Eagle County, Colo., home to the exclusive Vail resort, was the least affordable county for housing during the first quarter, according to data released by RealtyTrac.

Eagle County earned its distinction for pricey housing because 138.5 percent of the average wage was required to make monthly payments on an average priced home. The other counties that topped the list of least affordable markets were Kings County, N.Y. (better known as Brooklyn, at 126.3 percent), Marin County, Calif. (home of the San Francisco metro area, at 119.3 percent), Santa Cruz County, Calif. (109.0 percent), and Maui County, Hawaii (99.2 percent).

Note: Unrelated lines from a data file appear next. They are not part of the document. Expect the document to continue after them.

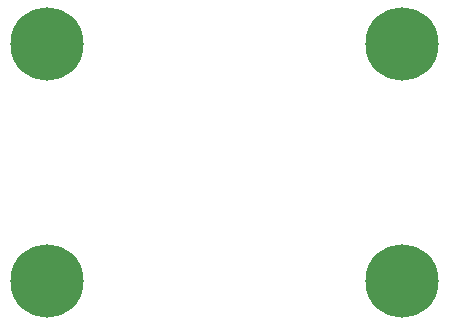
<source format=gbs>
%TF.GenerationSoftware,KiCad,Pcbnew,9.0.0*%
%TF.CreationDate,2025-04-24T20:31:47+01:00*%
%TF.ProjectId,rp2040_pogo_mh_0.2,72703230-3430-45f7-906f-676f5f6d685f,v0.2*%
%TF.SameCoordinates,Original*%
%TF.FileFunction,Soldermask,Bot*%
%TF.FilePolarity,Negative*%
%FSLAX45Y45*%
G04 Gerber Fmt 4.5, Leading zero omitted, Abs format (unit mm)*
G04 Created by KiCad (PCBNEW 9.0.0) date 2025-04-24 20:31:47*
%MOMM*%
%LPD*%
G01*
G04 APERTURE LIST*
%ADD10C,6.200000*%
G04 APERTURE END LIST*
D10*
%TO.C,MH3*%
X-1500000Y-1000000D03*
%TD*%
%TO.C,MH1*%
X-1500000Y1000001D03*
%TD*%
%TO.C,MH2*%
X1500001Y1000002D03*
%TD*%
%TO.C,MH4*%
X1500001Y-999999D03*
%TD*%
M02*

</source>
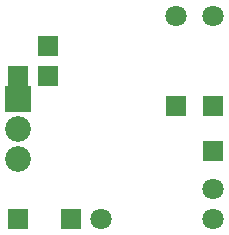
<source format=gbs>
G04 (created by PCBNEW (2013-07-07 BZR 4022)-stable) date 10/06/2015 20:15:53*
%MOIN*%
G04 Gerber Fmt 3.4, Leading zero omitted, Abs format*
%FSLAX34Y34*%
G01*
G70*
G90*
G04 APERTURE LIST*
%ADD10C,0.00590551*%
%ADD11R,0.070748X0.070748*%
%ADD12C,0.070748*%
%ADD13C,0.085748*%
%ADD14R,0.085748X0.085748*%
G04 APERTURE END LIST*
G54D10*
G54D11*
X41500Y-32000D03*
X35000Y-34250D03*
X36000Y-29500D03*
X36000Y-28500D03*
X35000Y-29500D03*
X36750Y-34250D03*
G54D12*
X37750Y-34250D03*
G54D11*
X40250Y-30500D03*
G54D12*
X40250Y-27500D03*
G54D11*
X41500Y-30500D03*
G54D12*
X41500Y-27500D03*
X41500Y-33250D03*
X41500Y-34250D03*
G54D13*
X35000Y-32250D03*
X35000Y-31250D03*
G54D14*
X35000Y-30250D03*
M02*

</source>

At the other end of the spectrum, Hamilton County, Fla., where 5.6 percent of the average wage was needed to make monthly payments on an average priced home, was the most affordable market in the first quarter. Other counties in the top five most affordable were Saint Louis County (8.3 percent), Saint Louis City (9.4 percent), Lake County, Ind., in the greater Chicago metro area (9.5 percent), and Fairfield County, S.C., in the Columbia metro area (10.3 percent).

On the whole, RealtyTrac determined that affordable homeownership options are becoming more prevalent: monthly payments on an average-priced U.S. home acquired with a three percent down payment required 36.5 percent of the average wage nationwide in the first quarter of 2015, down from 37.6 percent in the previous quarter and down from 37.4 percent in the first quarter of 2014. This marks the most affordable level since the first quarter of 2013, when affordability was 33.5 percent.

“At the national level, buying an average-priced home in the first quarter of 2015 was the most affordable it's been in two years and nearly twice as affordable as it was in the second quarter of 2006 - when affordability was its worst in the past 10 years,” said ," said Daren Blomquist, vice president at RealtyTrac. “At the local level we're seeing several bellwether markets where wage growth matched or even outpaced home price growth over the past year.”